If you're experienced in web design, you might already be familiar with the terms margin and padding. Margin refers to the space outside blocks or elements while padding refers to the space inside blocks and elements.
Pro Tip: Hover over blocks and elements on page to see where margin and padding has been applied. Margin will appear as yellow space and padding as green.
Keep these definitions in mind as we walk through how to change the size of images in Splash.
If you see the Image Options tab, you're working with an image element--our most basic form of imagery.
To make the image element bigger or smaller, use the Width, Height dropdown to adjust the width.
Think of a square element as a frame. When uploading an image to that frame, you decide how you want the image positioned..
To resize a square element, use the Width,Height dropdown to increase or decrease the width. To change the height of the square, adjust the bottom padding (space inside the element) inside the Margin/Padding tab.
The size of a background image is determined by two things:
- The content inside of the block, element, or container that the background image is applied to.
- The amount of padding of the block, element, or container that the background image is applied to.
You can use the Background tab to make further adjustments to the size.
Almost all spacing issues can be resolved by tweaking margin, padding, or height matching settings, each outlined below.
Removing white (or extra) space
Spacing is all about finding the right balance of margin and padding.
Try hovering over the extra space on your page and clicking. This takes you to the exact block or element in the Layout tab where you can add or reduce the margin or padding that's applied.
Not seeing any margin or padding? Use the layout tree to click on the containers inside the block or the title of the block itself. Chances are you will stumble upon some additional margin or padding.
Pro Tip: Use percentages (%) for margin and padding to keep your content looking great across any screen size.
If you're on a free or Splash Basic plan, these controls are not available. Instead, we recommend either:
Uneven spacing between elements
When working with a group of identically styled items, known in Splash as a repeatable, there are cases where the spacing may get out of whack.
A common example is a group of speakers--some speakers may have longer titles or bios than others, causing your repeatable design to look...well not so repeatable.
The solution? A concept called height matching. With height matching, you decide how you want your repeatables to match one another in size, or height. Your choices include:
- Disabled: No height matching is applied. Instead, each repeatable is as tall as the elements inside of it are.
- Cards the same height: Each repeatable card is the same height, regardless of how tall the elements inside are.
- Elements same height: We look at the height of the card with the tallest element, and match the rest of the cards to that height. In the example above, Sally Abrams has the longest (therefore tallest) title, so the rest of the speakers' titles scaled proportionally.
To locate height matching:
- Locate the block that contains the repeatable inside the Layout tab.
- Click into the Repeatable Container.
- From the Repeatable Container dropdown, select your height matching choice.

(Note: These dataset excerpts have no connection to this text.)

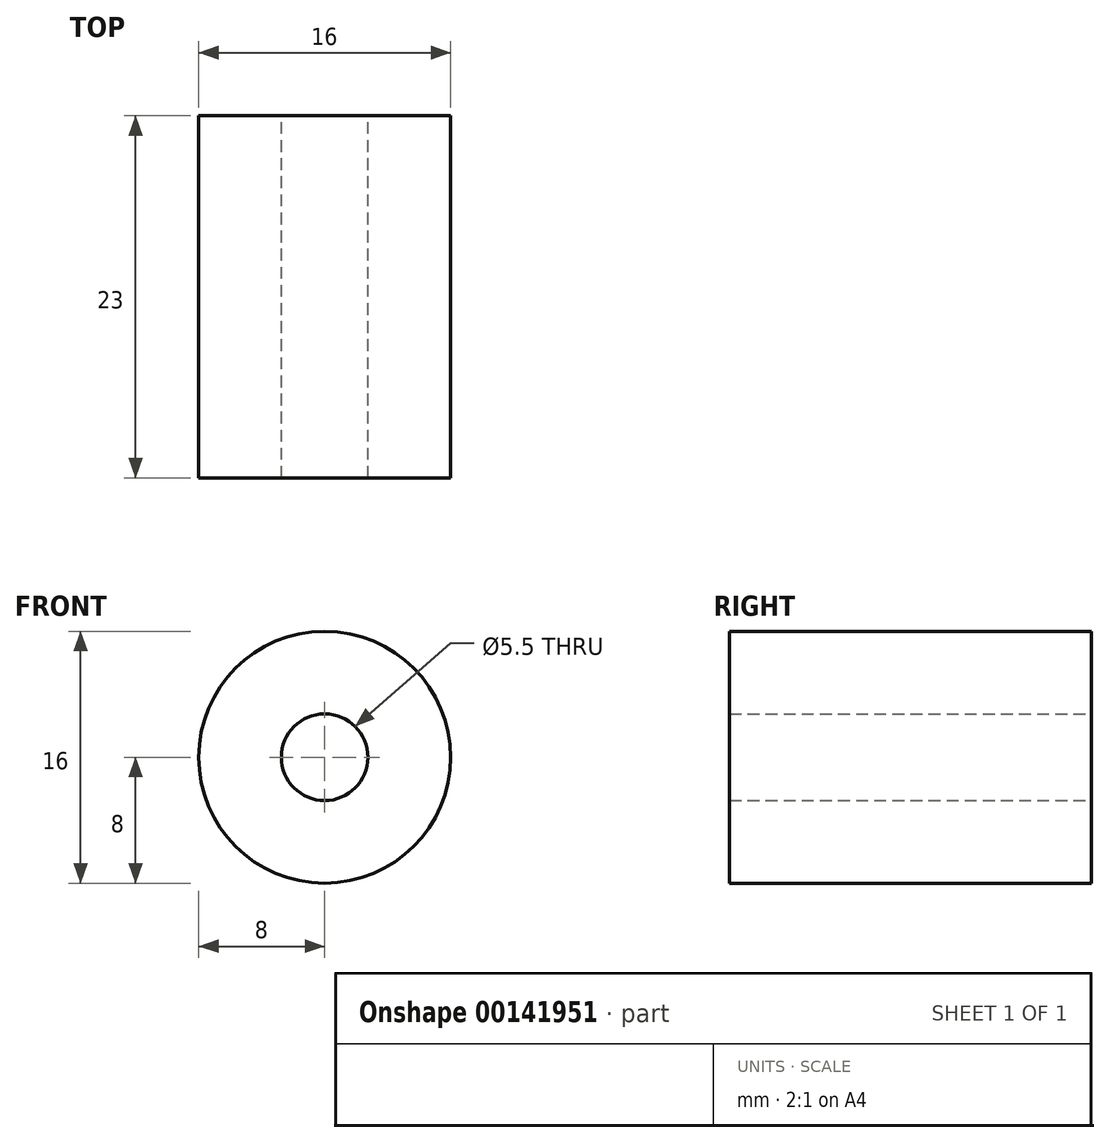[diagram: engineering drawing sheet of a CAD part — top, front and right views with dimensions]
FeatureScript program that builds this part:
annotation { "Feature Type Name" : "Feature", "Feature Type Description" : "" }
export const myFeature = defineFeature(function(context is Context, id is Id, definition is map)
    precondition{}
    {
        {
            var Q0;
            Q0=qCreatedBy(makeId("Front.planeOp"),FACE);
            var sketch = newSketch(context, id + "F0", { "sketchPlane" : qUnion([Q0])});
            skCircle(sketch, "E0", {"center": v(0, 0) * mm, "radius": 2.75 * mm});
            skCircle(sketch, "E1", {"center": v(0, 0) * mm, "radius": 8 * mm});
            skSolve(sketch);
        }
        {
            var Q0;
            Q0=makeQuery(id+"F0.imprint","IMPRINT",FACE,{"disambiguationData":[TD([[makeQuery(id+"F0.imprint","IMPRINT",EDGE,{"derivedFrom":sQuery(id+"F0.wireOp",EDGE,"E0")}),-1.0]])]});
            extrude(context, id + "F1", {"entities" : qUnion([Q0]), "depth" : 23 * mm, "offsetDistance" : 25 * mm});
        }
    });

Pro Tip: Use "Disabled" when you want to stack repeatable elements that are 100% width. Examples of this include agenda or schedule items.
Mobile and Tablet Design
Our pre-built themes, blocks, and elements are designed to look consistent across mobile and tablet devices. But once you start making changes using our advanced design tools, you'll want to check out the mobile and tablet views to make sure things are looking right.
Content cut off
In most cases, you risk cutting off content on smaller screen sizes when you set min or max heights and widths on blocks, elements, or containers.
We suggest removing all of these values, and relying on our built in Width, Height tools, in combination with Margin, Padding to achieve your sizing needs.
Pro Tip: Vertical oriented images are usually better suited for mobile. You can change the background image on Mobile or Tablet view to be different than your background image on desktop.
Changes not reflecting
If you're not seeing your changes on desktop reflecting on mobile or tablet (or vice versa), make sure that you're not working within a device-specific block.
Sometimes blocks are hidden on desktop, mobile, or tablet view and a new device-specific block is created. Be sure to always properly label your blocks like "Desktop - Cover" and "Mobile - Cover" to prevent confusion when collaborating on a page.